Perhaps it is time to consider gluing all of this stuff back together again. Why not run user applications and data management within the same infrastructure? You can have dozens and even hundreds of CPUs in a single rack. You can support 100s of TBs and potentially a PB of capacity in a single rack. Servers are made up of CPU, memory and disk capacity. Storage is made up of CPU, memory and disk capacity. Why aren’t we consolidating these resources?

These pooled resources are then defined by what type of application they are running. With the addition of virtualization technology these resources can be dynamic and shared. Resources can be allocated and reallocated on an “as-needed” basis. Today’s virtual infrastructure really takes the modern data center back to the past. With pooled resources, multi-threaded processors, and high speed IO channels the data center of today looks and works a lot like the data centers of 3 decades ago when mainframes ruled.
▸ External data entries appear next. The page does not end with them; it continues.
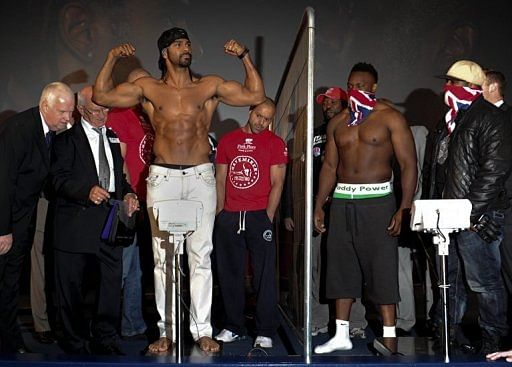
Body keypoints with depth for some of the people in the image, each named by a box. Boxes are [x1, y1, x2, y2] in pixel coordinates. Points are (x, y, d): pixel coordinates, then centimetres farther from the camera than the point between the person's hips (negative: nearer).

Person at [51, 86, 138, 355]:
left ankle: (106, 339, 16)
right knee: (71, 284, 4)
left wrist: (127, 194, 6)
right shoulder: (67, 138, 0)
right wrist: (87, 191, -23)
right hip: (76, 220, -4)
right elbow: (59, 178, -8)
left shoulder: (112, 138, 18)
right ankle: (75, 341, 18)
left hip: (109, 221, 5)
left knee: (112, 280, 4)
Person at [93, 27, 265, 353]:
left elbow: (256, 96, 7)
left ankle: (203, 330, 7)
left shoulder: (210, 86, 8)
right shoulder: (149, 88, 9)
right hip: (162, 178, 1)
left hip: (201, 178, 0)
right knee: (163, 258, 4)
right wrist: (112, 59, 0)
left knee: (201, 256, 0)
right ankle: (167, 332, 12)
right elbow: (101, 96, 8)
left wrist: (245, 56, 2)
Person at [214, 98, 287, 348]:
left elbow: (277, 183, -1)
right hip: (229, 216, 3)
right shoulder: (227, 140, 12)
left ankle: (265, 332, 5)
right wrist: (220, 213, 5)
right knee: (229, 274, 9)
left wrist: (268, 217, -9)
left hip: (260, 216, -3)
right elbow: (220, 179, 13)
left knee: (264, 276, -2)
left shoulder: (275, 143, 4)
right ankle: (233, 327, 21)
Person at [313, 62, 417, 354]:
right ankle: (341, 335, 18)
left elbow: (409, 165, -7)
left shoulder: (390, 118, -2)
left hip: (377, 201, -5)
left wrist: (404, 209, -15)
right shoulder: (337, 122, 14)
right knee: (341, 267, 8)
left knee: (382, 268, -4)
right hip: (342, 200, 5)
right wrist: (319, 206, 11)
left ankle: (389, 337, 4)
One big difference between the mainframes of past versus today’s virtual infrastructure is that in the past the mainframe was manufactured by one vendor and it was very well instrumented. Today’s virtual infrastructure is heterogeneous with components coming from many vendors and is not very well instrumented, therefore making it difficult to manage.

Tony recommends we call this new data center “Infrastructure 2.0″. I think maybe we should call it “Mainframe 2.0″.